↓

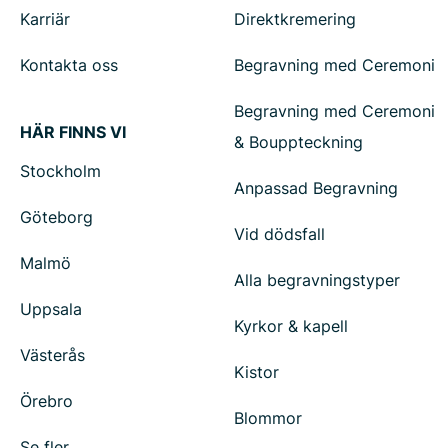
Karriär
Direktkremering
Kontakta oss
Begravning med Ceremoni
Begravning med Ceremoni
HÄR FINNS VI
& Bouppteckning
Stockholm
Anpassad Begravning
Göteborg
Vid dödsfall
Malmö
Alla begravningstyper
Uppsala
Kyrkor & kapell
Västerås
Kistor
Örebro
Blommor
Se fler...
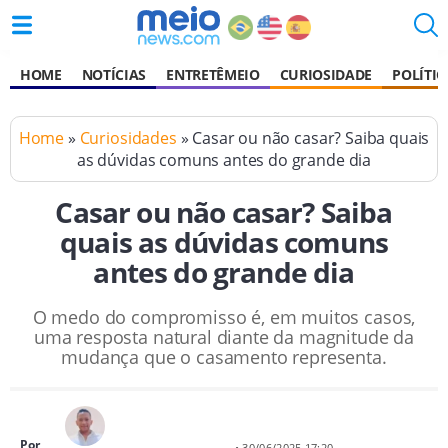
HOME
NOTÍCIAS
ENTRETÊMEIO
CURIOSIDADE
POLÍTIC
Home
»
Curiosidades
» Casar ou não casar? Saiba quais
as dúvidas comuns antes do grande dia
Casar ou não casar? Saiba
quais as dúvidas comuns
antes do grande dia
O medo do compromisso é, em muitos casos,
uma resposta natural diante da magnitude da
mudança que o casamento representa.
Por
• 30/06/2025 17:20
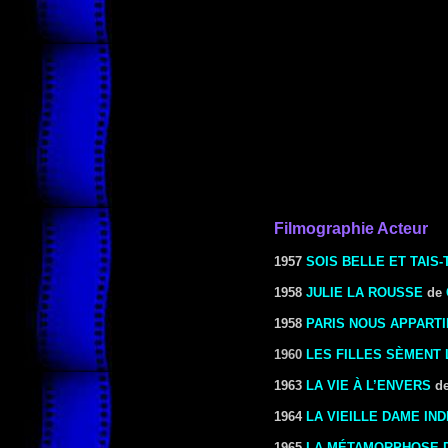
Filmographie Acteur
1957
SOIS BELLE ET TAIS-
1958
JULIE LA ROUSSE
de
1958
PARIS NOUS APPART
1960
LES FILLES SÈMENT 
1963
LA VIE À L’ENVERS
d
1964
LA VIEILLE DAME IN
1965
LA MÉTAMORPHOSE 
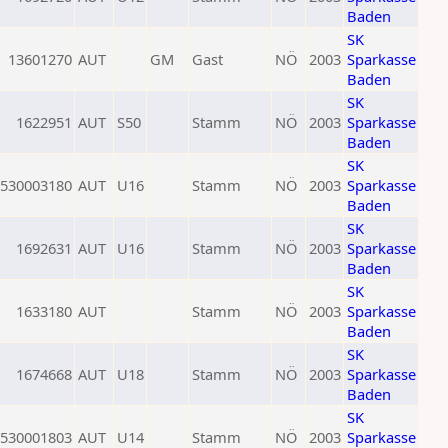
Baden
SK
13601270
AUT
GM
Gast
NÖ
2003
Sparkasse
Baden
SK
1622951
AUT
S50
Stamm
NÖ
2003
Sparkasse
Baden
SK
530003180
AUT
U16
Stamm
NÖ
2003
Sparkasse
Baden
SK
1692631
AUT
U16
Stamm
NÖ
2003
Sparkasse
Baden
SK
1633180
AUT
Stamm
NÖ
2003
Sparkasse
Baden
SK
1674668
AUT
U18
Stamm
NÖ
2003
Sparkasse
Baden
SK
530001803
AUT
U14
Stamm
NÖ
2003
Sparkasse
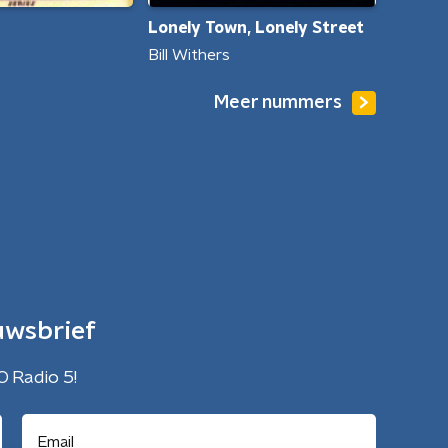
Lonely Town, Lonely Street
Bill Withers
Meer nummers
uwsbrief
O Radio 5!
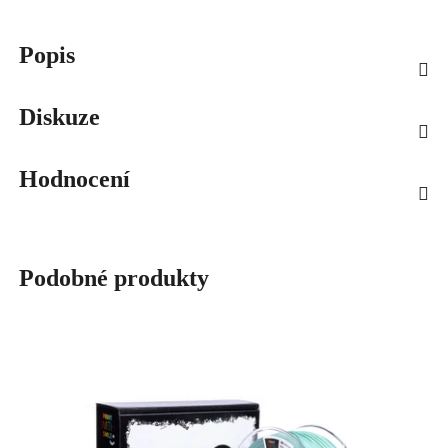
Popis
Diskuze
Hodnocení
Podobné produkty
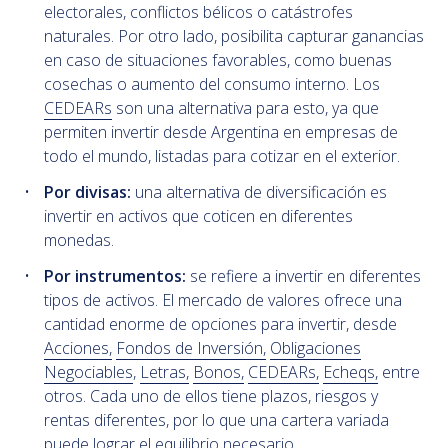
electorales, conflictos bélicos o catástrofes
naturales. Por otro lado, posibilita capturar ganancias
en caso de situaciones favorables, como buenas
cosechas o aumento del consumo interno. Los
CEDEARs
son una alternativa para esto, ya que
permiten invertir desde Argentina en empresas de
todo el mundo, listadas para cotizar en el exterior.
Por divisas:
una alternativa de diversificación es
invertir en activos que coticen en diferentes
monedas.
Por instrumentos:
se refiere a invertir en diferentes
tipos de activos. El mercado de valores ofrece una
cantidad enorme de opciones para invertir, desde
Acciones,
Fondos de Inversión,
Obligaciones
Negociables
,
Letras,
Bonos,
CEDEARs,
Echeqs,
entre
otros. Cada uno de ellos tiene plazos, riesgos y
rentas diferentes, por lo que una cartera variada
puede lograr el equilibrio necesario.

↑

Take from the listing above each line containing "grande".

as dúvidas comuns antes do grande dia
antes do grande dia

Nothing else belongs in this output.